The test: a Bradley-Terry residual model.
logit(P_win) = logit(P_market) + β × elo_residualβ > 0 means ELO sees something the market misses. β = 0 means noise. β < 0 means the market is right and ELO's "insights" are actively misleading.
We ran it on 617 games with precise moneyline odds:
| Metric | Value |
|---|---|
| β coefficient | +0.218 |
| p-value (Wald) | 0.181 |
| Permutation Test p | 0.184 |
| OOS Brier vs Market | +0.312%pt worse |
Positive β. Not significant, but positive. This is the sports analytics equivalent of finding a $20 bill on the sidewalk and thinking "maybe I should start a metal detecting business." The rational response is "interesting but inconclusive." Our actual response was "GET MORE DATA."
So we expanded to 3,444 games using point spreads converted to probabilities. The conversion was legit — probit σ=13.0, validated at r=0.996 against the moneyline subset. No methodological shortcuts.
With 5.6x more data, the picture became clearer:
| Metric | 617 Games | 3,444 Games |
|---|---|---|
| β coefficient | +0.218 | -0.126 |
| Permutation p | 0.184 | 0.256 |
| AIC best model | — | Baseline (no ELO) |
The sign flipped. Our promising +0.218 became -0.126. The $20 bill on the sidewalk was a receipt.
This is the small-sample trap doing what it does best. You find a pattern on limited data, you get excited, and with real statistical power it vanishes — or worse, reverses. If we'd stopped at 617 games and built a trading system around β = +0.218, we'd have been betting on a ghost. The only thing separating us from that mistake was stubbornness about sample sizes.
Three model variations, because when something dies you check for a pulse three times:
| Model | Description | Key p-value | AIC vs Baseline |
|---|---|---|---|
| Linear | logit(P) = logit(market) + β·δ | p > 0.10 | Worse |
| Quadratic | + β²·δ² | Both p > 0.10 | Worse |
| Full | α + β₁·logit(market) + β₂·δ | ELO p > 0.10 | Worse |
All dead. The best model is the one that pretends ELO doesn't exist, which is becoming a recurring theme around here.
During the internal review, Raj argued for expanding the data (done), Tomas argued we should've quit two experiments ago (noted, as usual), and Sora proposed three creative alternatives that all died for the same reason: not enough data to test them properly. The creative ones always go out in the most frustrating way.
To be fair to ELO: it picks NBA winners about 63% of the time. That's genuinely decent. It's just that the market picks them better, and — crucially — ELO doesn't know anything the market doesn't already know. Our friend doesn't have a carbonara call. They're just... a worse version of Yelp.

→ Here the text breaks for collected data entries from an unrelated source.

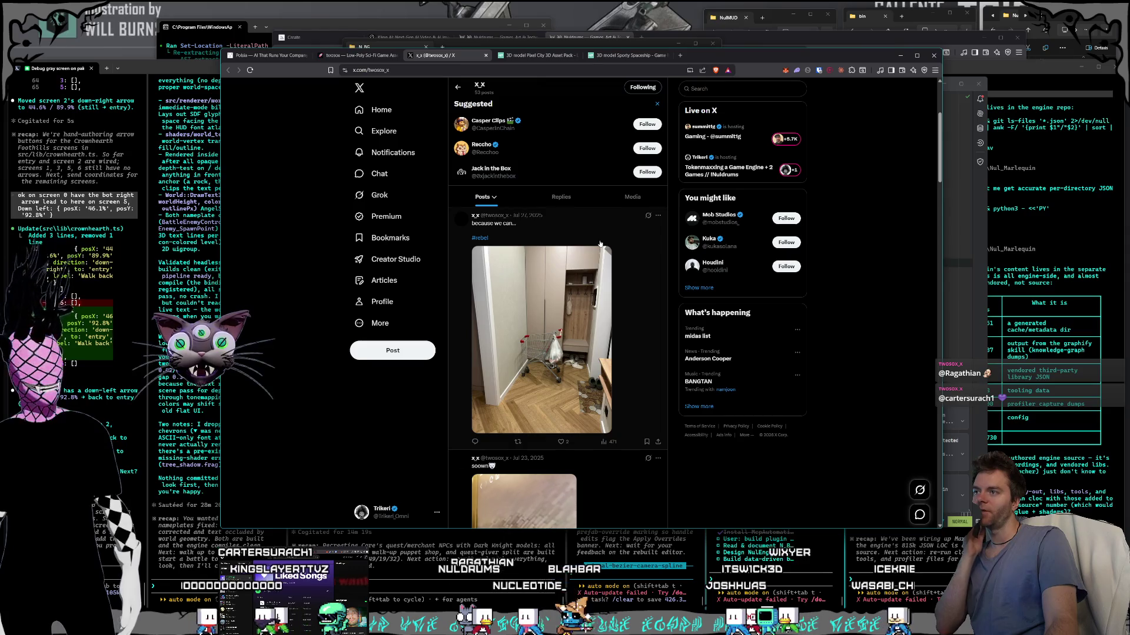
scroll(600, 244, down, 5)
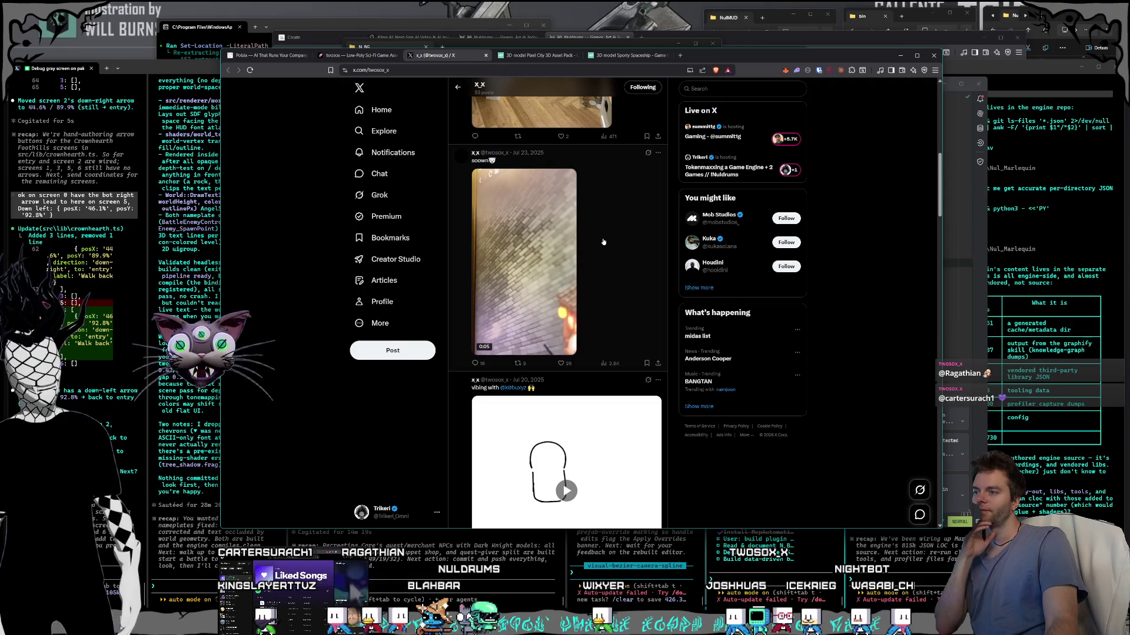
scroll(603, 242, down, 2)
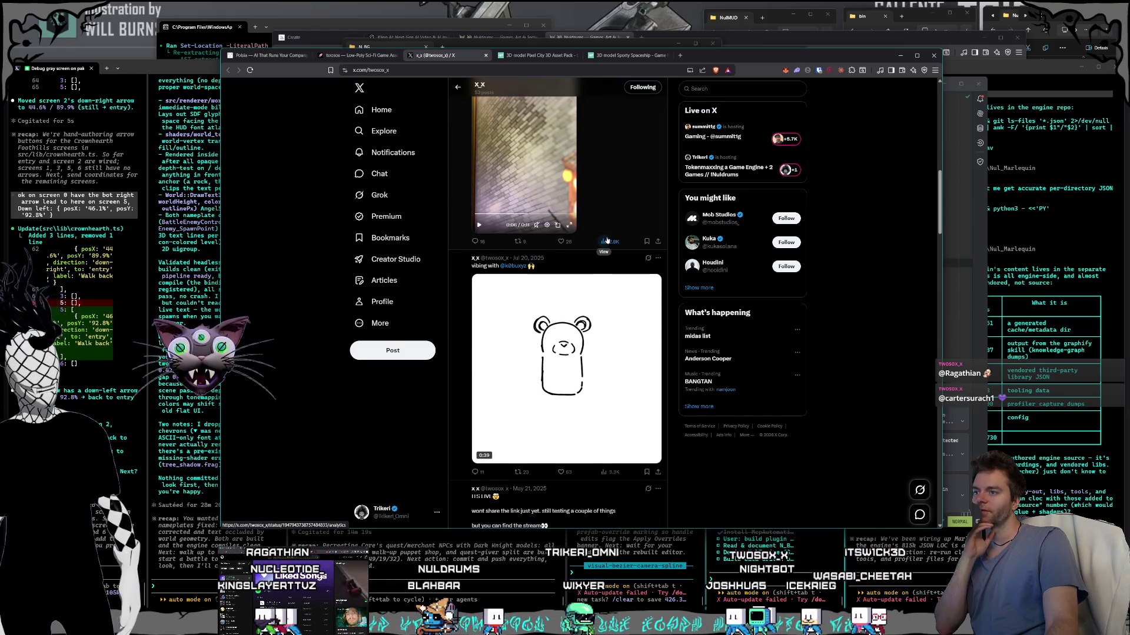
scroll(605, 237, up, 10)
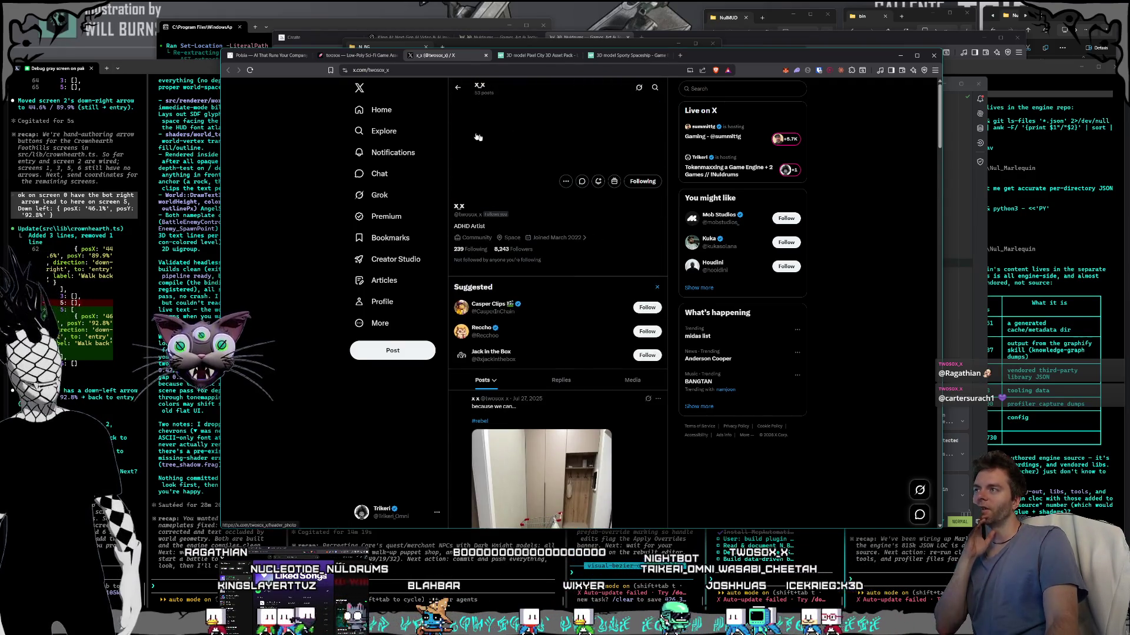
key(ctrl+shift+Tab)
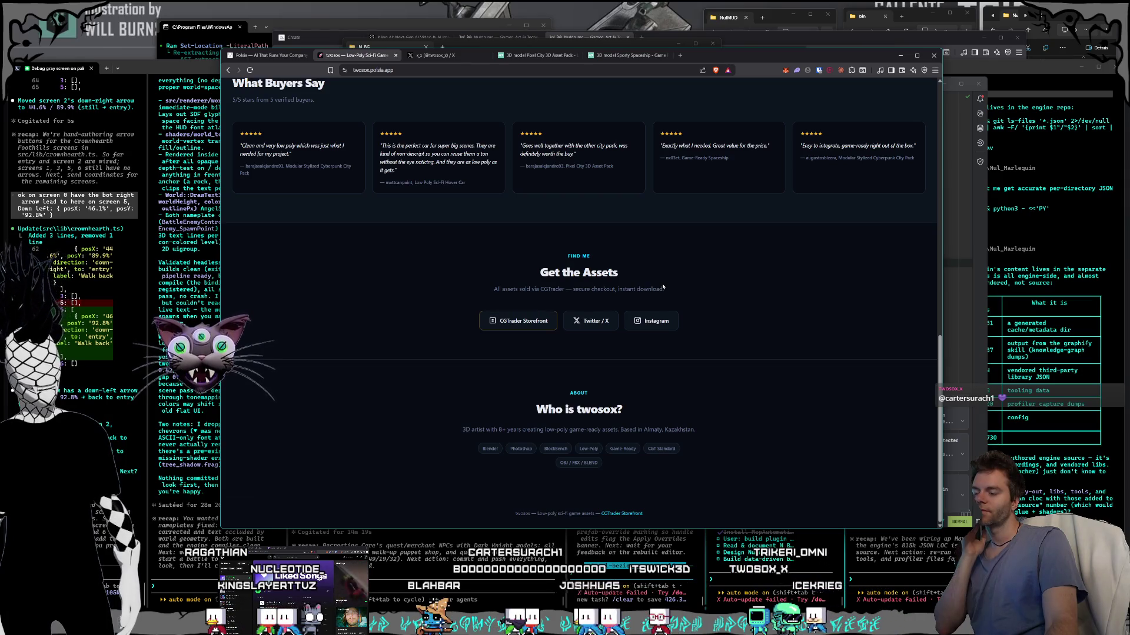
Step: Scroll twosox to the top and close the twosox, X, Pixel City and Sporty Spaceship tabs
scroll(663, 287, up, 20)
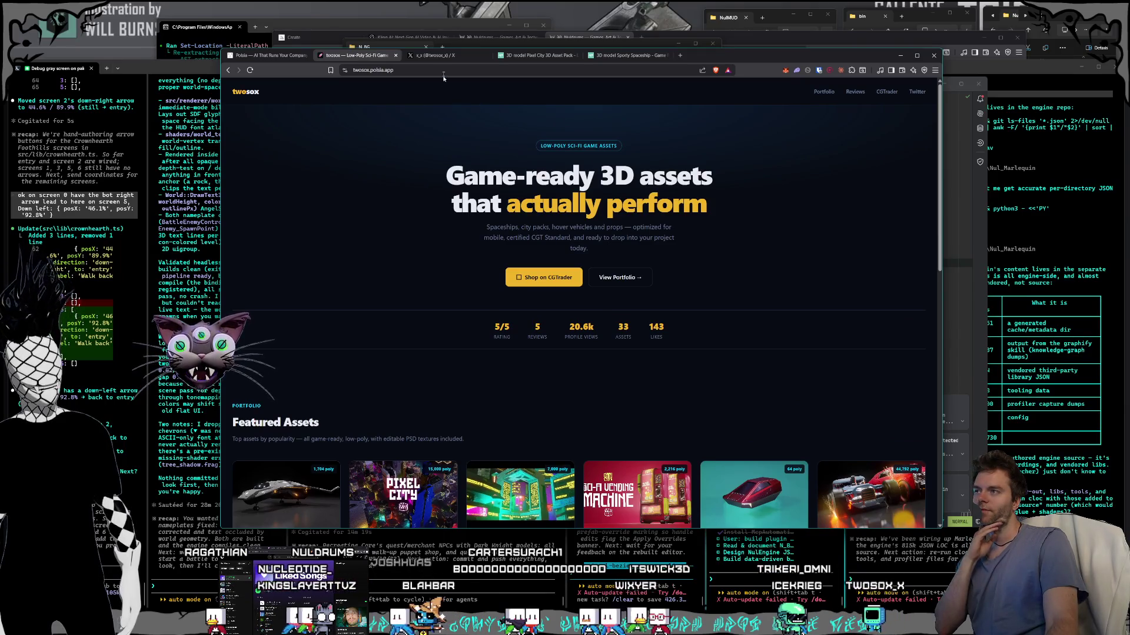
click(395, 56)
click(396, 56)
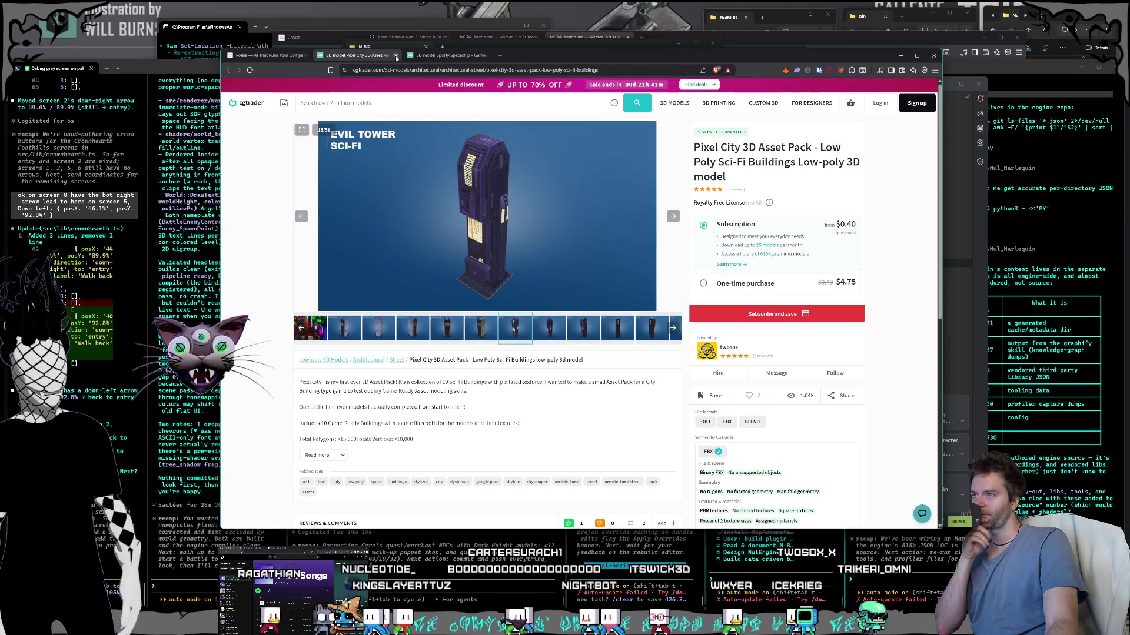
click(396, 55)
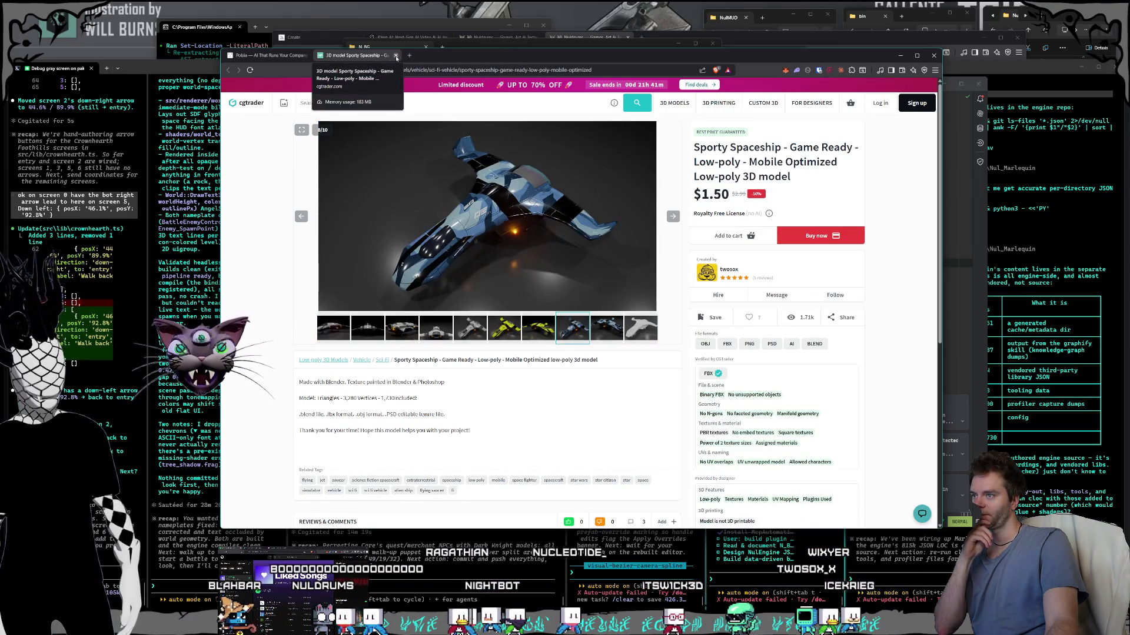
click(396, 56)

Research direction shifts to structural features next. Schedule fatigue, travel, back-to-backs. Maybe the market misses something in the logistics, even if it nails the ratings. Or maybe we're about to add another resident to the graveyard.
Disclaimer: This content is for informational and educational purposes only. Nothing here constitutes financial or investment advice.